Texte -
:::
Kate Morton, La prisonnière du temps
Sur la couverture de La prisonnière du temps, le gros roman de Kate Morton (The Clockmaker’s Daughter, 2018, traduit de l’anglais (Australie) par Anne-Sylvie Homassel), des fleurs et des feuilles, des insectes, un cadran de montre ancienne, des rouages d’horlogerie, des lettres ou plutôt des touches de machine à écrire… Roman pour la jeunesse ? me suis-je demandé en l’empruntant à la bibliothèque.
Photo de Brian Robert Marshall : Avebury Manor from the rose garden, Avebury / CC BY-SA 2.0
(lieu qui a inspiré Birchwood Manor dans le roman de Kate Morton)
C’est l’impression que donne d’abord le récit : une femme se souvient de Birchwood Manor et d’Edward, un peintre pour qui elle avait posé à Londres. Il était fiancé – « Une fille comme moi n’était pas faite pour lui. » Son destin était pourtant bien de devenir sa muse et de vivre avec ce « membre distingué de la Royal Academy » dans cette « demeure échouée sur le bord de la rivière tel un grand navire ensablé » où la lumière l’attirait comme un aimant.
Cette première voix du prologue laisse la place au chapitre un à l’histoire d’Elodie Winslow en 2017, à laquelle elle se mêlera par intermittence. Après des études à Oxford, Elodie travaille à Londres aux archives de Stratton, Cadwell & Co. Elle a du pain sur la planche : un récit de voyage de James Stratton à indexer, un article à écrire, les épreuves d’un catalogue à relire, mais son patron a insisté pour qu’elle s’occupe sans tarder d’une boîte datée de 1966 retrouvée dans un réduit à la suite d’un dégât des eaux, dont le contenu n’a jamais été répertorié.
Elle en sort des accessoires de bureau sans intérêt, un étui à lunettes qui porte l’étiquette de Lesley Stratton-Wood, « petite-nièce du premier James Stratton » morte dans les années soixante, et surtout une sacoche au cuir usé, particulièrement élégante et d’une bonne maison, « bien plus ancienne ». Cette sacoche contient un agenda aux initiales E. J. R., un étui de stylo fin XIXe et, dans un porte-documents étiqueté « James W. Stratton, esq., Londres, 1861 », un petit cadre en argent avec la photographie sépia d’une jeune femme en robe blanche, dans un paysage de verdure : « La lumière était diffuse, le résultat enivrant. » Elodie aimerait savoir qui elle est.
:::
Réécrivez le passage du texte sur La prisonnière du temps qui commence à « Cette première voix » et se poursuit jusqu'à « jamais été répertorié. », en changeant « Oxford » en « Cambridge ».

Extraits du jeu de données -
:::
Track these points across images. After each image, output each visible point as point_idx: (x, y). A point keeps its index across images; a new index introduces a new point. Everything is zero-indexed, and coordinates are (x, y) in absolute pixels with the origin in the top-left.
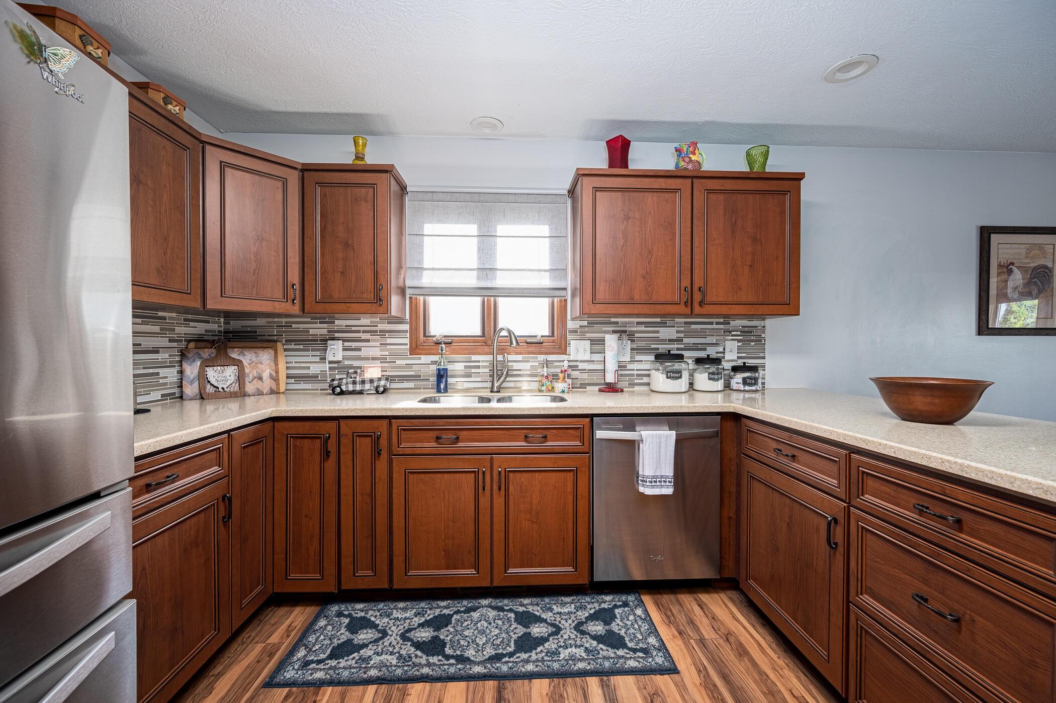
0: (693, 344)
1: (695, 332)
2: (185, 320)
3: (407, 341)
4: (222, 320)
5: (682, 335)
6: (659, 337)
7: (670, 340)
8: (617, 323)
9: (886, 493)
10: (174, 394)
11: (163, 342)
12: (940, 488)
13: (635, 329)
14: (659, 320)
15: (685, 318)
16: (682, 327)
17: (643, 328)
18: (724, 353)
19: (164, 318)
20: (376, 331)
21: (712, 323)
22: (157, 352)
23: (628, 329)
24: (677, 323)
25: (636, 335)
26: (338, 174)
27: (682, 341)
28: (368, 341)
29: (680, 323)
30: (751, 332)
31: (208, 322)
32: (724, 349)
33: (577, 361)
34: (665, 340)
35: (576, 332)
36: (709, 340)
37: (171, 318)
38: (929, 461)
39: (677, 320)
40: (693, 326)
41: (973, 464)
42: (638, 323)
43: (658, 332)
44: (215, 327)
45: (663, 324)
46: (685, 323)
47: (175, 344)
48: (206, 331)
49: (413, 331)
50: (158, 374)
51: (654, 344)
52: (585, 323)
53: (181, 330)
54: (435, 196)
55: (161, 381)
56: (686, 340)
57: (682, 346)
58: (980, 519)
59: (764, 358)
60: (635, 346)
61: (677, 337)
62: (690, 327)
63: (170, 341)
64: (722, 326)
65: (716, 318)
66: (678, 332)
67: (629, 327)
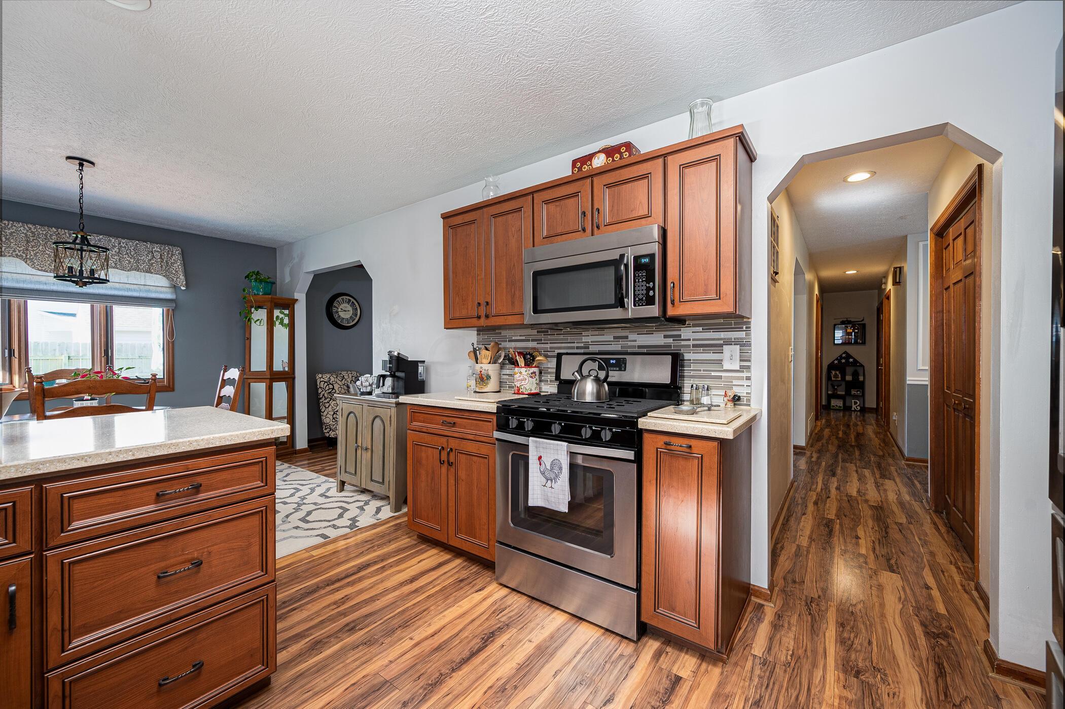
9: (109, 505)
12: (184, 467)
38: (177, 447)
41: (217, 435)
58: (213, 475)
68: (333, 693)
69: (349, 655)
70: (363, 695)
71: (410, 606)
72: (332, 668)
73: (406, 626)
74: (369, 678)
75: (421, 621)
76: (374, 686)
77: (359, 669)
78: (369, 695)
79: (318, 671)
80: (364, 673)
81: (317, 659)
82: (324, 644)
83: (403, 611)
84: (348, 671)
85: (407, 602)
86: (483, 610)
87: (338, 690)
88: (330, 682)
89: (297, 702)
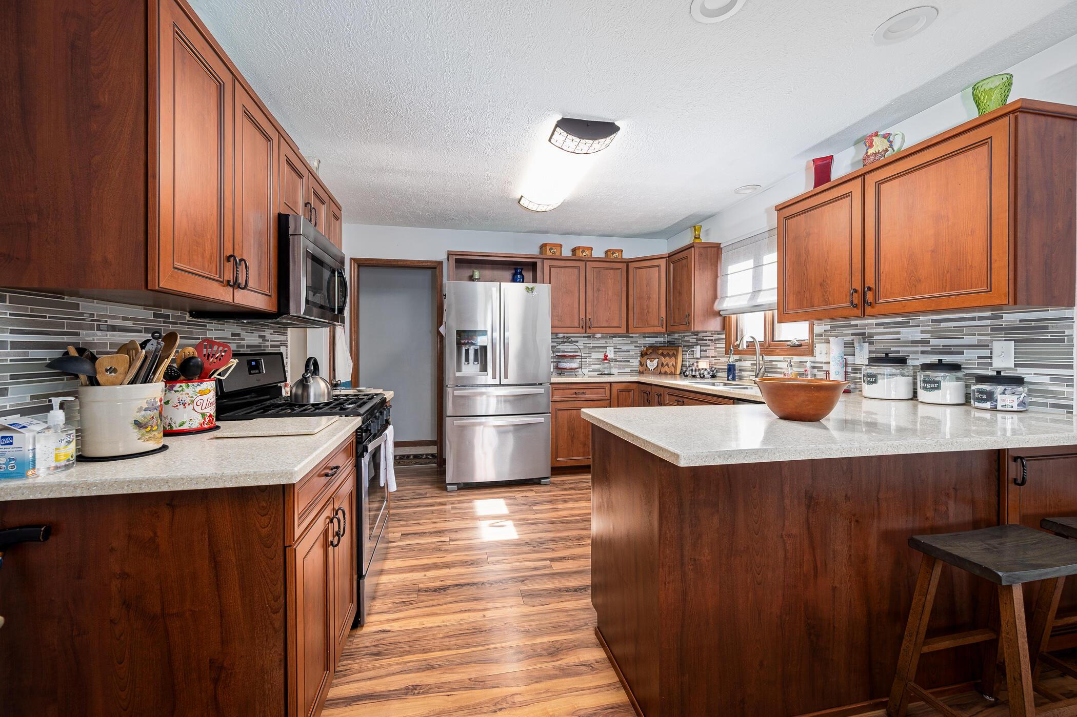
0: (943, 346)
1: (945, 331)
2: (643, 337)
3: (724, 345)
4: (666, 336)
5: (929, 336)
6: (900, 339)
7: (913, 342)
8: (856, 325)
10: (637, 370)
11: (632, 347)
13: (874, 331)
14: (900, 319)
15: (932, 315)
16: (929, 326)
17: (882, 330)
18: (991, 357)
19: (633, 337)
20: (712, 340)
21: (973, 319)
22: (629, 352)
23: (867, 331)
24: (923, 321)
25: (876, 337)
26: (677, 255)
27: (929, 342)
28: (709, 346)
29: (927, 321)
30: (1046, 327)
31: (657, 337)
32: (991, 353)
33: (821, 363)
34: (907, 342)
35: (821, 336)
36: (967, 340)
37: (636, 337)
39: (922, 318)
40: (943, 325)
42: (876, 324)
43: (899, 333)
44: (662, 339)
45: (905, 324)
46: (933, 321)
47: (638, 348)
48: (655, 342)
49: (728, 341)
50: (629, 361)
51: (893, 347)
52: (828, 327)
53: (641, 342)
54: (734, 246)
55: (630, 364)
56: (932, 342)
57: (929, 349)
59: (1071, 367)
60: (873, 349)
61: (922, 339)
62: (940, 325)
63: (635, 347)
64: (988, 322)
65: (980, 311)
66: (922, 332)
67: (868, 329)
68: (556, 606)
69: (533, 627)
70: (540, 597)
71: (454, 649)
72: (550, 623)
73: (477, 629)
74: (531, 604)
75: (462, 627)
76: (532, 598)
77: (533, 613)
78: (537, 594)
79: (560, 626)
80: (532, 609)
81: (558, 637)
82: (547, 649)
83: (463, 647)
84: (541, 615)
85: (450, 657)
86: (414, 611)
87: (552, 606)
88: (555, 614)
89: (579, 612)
:::
Réponse -
Cette première voix du prologue laisse la place au chapitre un à l’histoire d’Elodie Winslow en 2017, à laquelle elle se mêlera par intermittence. Après des études à Cambridge, Elodie travaille à Londres aux archives de Stratton, Cadwell & Co. Elle a du pain sur la planche : un récit de voyage de James Stratton à indexer, un article à écrire, les épreuves d’un catalogue à relire, mais son patron a insisté pour qu’elle s’occupe sans tarder d’une boîte datée de 1966 retrouvée dans un réduit à la suite d’un dégât des eaux, dont le contenu n’a jamais été répertorié.